*** Opening of Quoted passage ***

PHILIPP Freiherr von Boeselager, believed to be the last survivor of the inner circle of plotters who attempted to kill Adolf Hitler in 1944 with a briefcase bomb, has died aged 90.
The German military said yesterday that the former army major died on Thursday night. It did not give a cause of death.
Von Boeselager was one of the group of officers who tried to kill Hitler on 20 July, 1944, supplying the explosives for the op
eration led by Colonel Claus Graf Schenk von Stauffenberg.
Von Stauffenberg placed the bomb in a conference room where Hitler was meeting aides and military advisers, but someone moved the briefcase next to a table leg, deflecting much of the explosive force.
Von Stauffenberg and many of his colleagues were arrested and executed in an orgy of revenge. Many of those rounded up were tortured for information, but von Boeselager was not named and was never found out.
Von Boeselager, who lived in Altenahr, near Bonn, was recruited in 1942 by Major-General Henning von Tresckow, a von Stauffenberg co-conspirator, he told the Frankfurter Allgemeine Zeitung three weeks ago, in an interview that was published yesterday.
He said he knew that Jews were being systematically killed and that Germany was waging a war of annihilation along the Eastern Front with Russia and that he never considered declining to take part in the plot.
He said that by 1942, "it was no longer about saving the country, but about stopping the crimes".
Von Boeselager was assigned to the army high command as an aide to co-conspirator Field Marshal Gunther von Kluge. The plotters first arranged for von Boeselager to try to shoot Hitler and SS chief Heinrich Himmler at a meeting in 1943.
Von Kluge called the assassination off at the last minute after learning that Himmler would not be at the meeting.
Von Boeselager followed Kluge's orders, but told the newspaper the decision to do so never ceased to haunt him.
"I always see Hitler and think 'What would have happened if you had shot him?"' he said.
Von Boeselager told the newspaper that in the years immediately after the war, he spoke with his wife, Rosa, about his role in the resistance, but otherwise said little to anyone.
"There was nobody one could talk with about it," he said. "They were all dead, and with others it would just have been bragging."
After the war, the 20 July plotters were widely viewed as traitors, a label the Nazis gave them that stuck for years.

*** Close of Quoted passage ***

#### [What the task requires]
Answer these questions from the article about Philipp von Boeselager's death:
(a) In what town did von Boeselager live?
(b) Who recruited him into the plot, and in what year?
(c) What did von Kluge learn that led him to call off the 1943 attempt at the last minute?

*** Opening of Extracted material ***

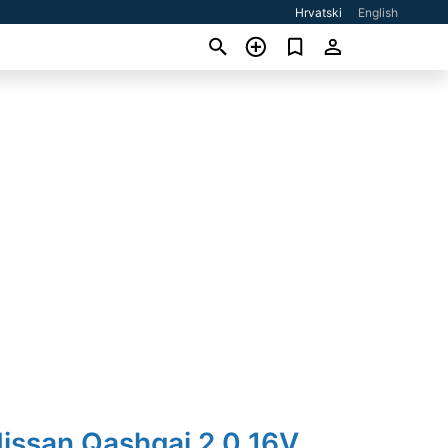
Hrvatski
English
issan Qashqai 2,0 16V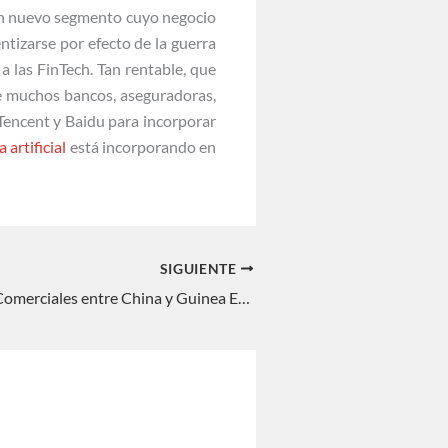
un nuevo segmento cuyo negocio
tizarse por efecto de la guerra
a las FinTech. Tan rentable, que
e muchos bancos, aseguradoras,
Tencent y Baidu para incorporar
 artificial
está incorporando en
SIGUIENTE
Las Relaciones Comerciales entre China y Guinea Ecuatorial. Ángel Enríquez de Salamanca Ortiz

*** Close of Extracted material ***

#### [Task response]
(a) Altenahr, near Bonn.
(b) Major-General Henning von Tresckow recruited him in 1942.
(c) He learned that Himmler would not be at the meeting.